» Exercise text:
□ □ □ □ □

The Tipping Economy

Is It Time to Topple Tipping? Adam Platt Tries (and Fails) to Go Gratuity-Free

Photo: Jean Jullien

Not long ago, I spent several pleasurable days wandering the clean, well-ordered streets of Singapore. Aside from being a fantasyland for lovers of street food (the reason for my visit), the little city-state on the tip of the Malaysian Peninsula is known as the world capital of crackpot, Bloombergian-style nanny-state initiatives. It is illegal to not flush a public toilet in Singapore (the punishment is a steep fine), or to wander naked in your apartment without the shades drawn. But like lots of New Yorkers who are conditioned, when they travel, to desperately scatter the extra change in their pockets to an array of puzzled doormen, cabbies, waiters, and touts, what I noticed most about Singapore was the strange, blissful absence of tips.

Tipping is not illegal in Singapore, but, like almost everywhere else in the world except the U.S., it’s not actively encouraged either. The bellhop at my hotel did not loiter expectantly, waiting for his extra $5. There were no tip jars cluttering the counters of the noodle stands I visited, and instead of tips, sit-down restaurants generally added a 10 percent service charge to my bill. When I timidly offered an extra couple of bucks (the equivalent of roughly 50 cents in U.S. currency) to the cabbie who drove me in from the airport, he practically shook my hand with gratitude. “Thank you, sir,” he cried, “but remember, here in Singapore, tipping is not required!”

□ □ □ □ □

» Saved data entries:

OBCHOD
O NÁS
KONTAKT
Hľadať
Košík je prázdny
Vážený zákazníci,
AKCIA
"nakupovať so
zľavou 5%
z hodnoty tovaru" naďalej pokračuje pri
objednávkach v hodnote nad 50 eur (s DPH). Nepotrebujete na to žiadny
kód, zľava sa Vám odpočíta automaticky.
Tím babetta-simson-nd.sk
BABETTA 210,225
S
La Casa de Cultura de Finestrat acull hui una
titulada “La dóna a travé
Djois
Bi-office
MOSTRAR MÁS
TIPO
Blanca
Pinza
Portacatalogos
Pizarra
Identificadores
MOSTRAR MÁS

□ □ □ □ □

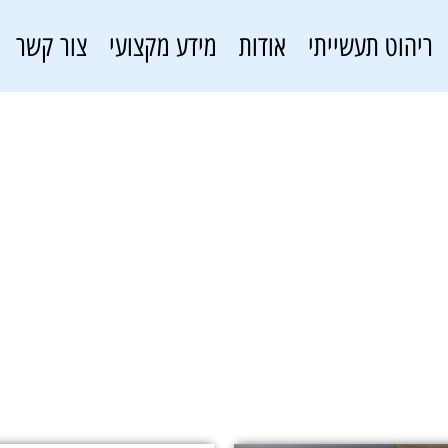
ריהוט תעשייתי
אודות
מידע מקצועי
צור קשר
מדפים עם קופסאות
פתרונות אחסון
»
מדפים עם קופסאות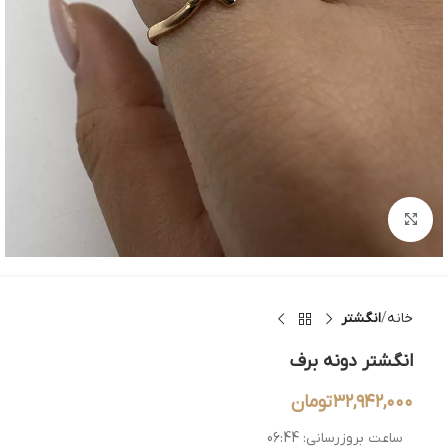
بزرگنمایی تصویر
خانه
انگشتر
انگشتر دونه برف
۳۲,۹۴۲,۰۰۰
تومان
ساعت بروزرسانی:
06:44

□ □ □ □ □

» Exercises:
A. According to the tipping article, what do sit-down restaurants in Singapore generally add to the bill instead of tips?
B. Extend the tipping article past its final paragraph, keeping the same first-person voice.
None of the data is needed for this work.

» Written responses:
A. A 10 percent service charge.

B.
Emboldened by this curiously bracing experience, I decided to conduct a rash experiment when I returned home to the tipping capital of the USA, and therefore arguably of the entire universe, New York City—which also happens to be in the midst of a genuine tipping mania. I would try to dispense cash based on merit rather than out of obligation, or macho self-satisfaction, or that hovering, vaguely conflicted sense of guilt that many of us neurotic New Yorkers feel when it comes to reaching into our pockets for an extra buck or two. I would not tip taxi drivers unless they were efficient and courteous. I would not leave errant change in the tip bucket of my local barista (or flower stand, or taco shop) just because the tip bucket was there. Most scandalous of all, I would not automatically leave the ritual 20 percent gratuity in restaurants, even though I’m usually on an expense account and often leave more than that.

On the first morning after my new resolution, I avoided the garage guy and the barber, and managed to stifle the reflexive urge to scatter coins in the buckets at my local coffee shop. My first taxi of the day was driven by a grim-faced gentleman named Mr. Arip. The air conditioner in Mr. Arip’s cab was broken, and unlike the loquacious cabbies of Singapore, he drove along the rutted avenues in stony silence. When I declined to tip him on a fare of $10, he glared at me so furiously that I looked down at my shoes and exited the cab while ­pretending to natter on my cell phone.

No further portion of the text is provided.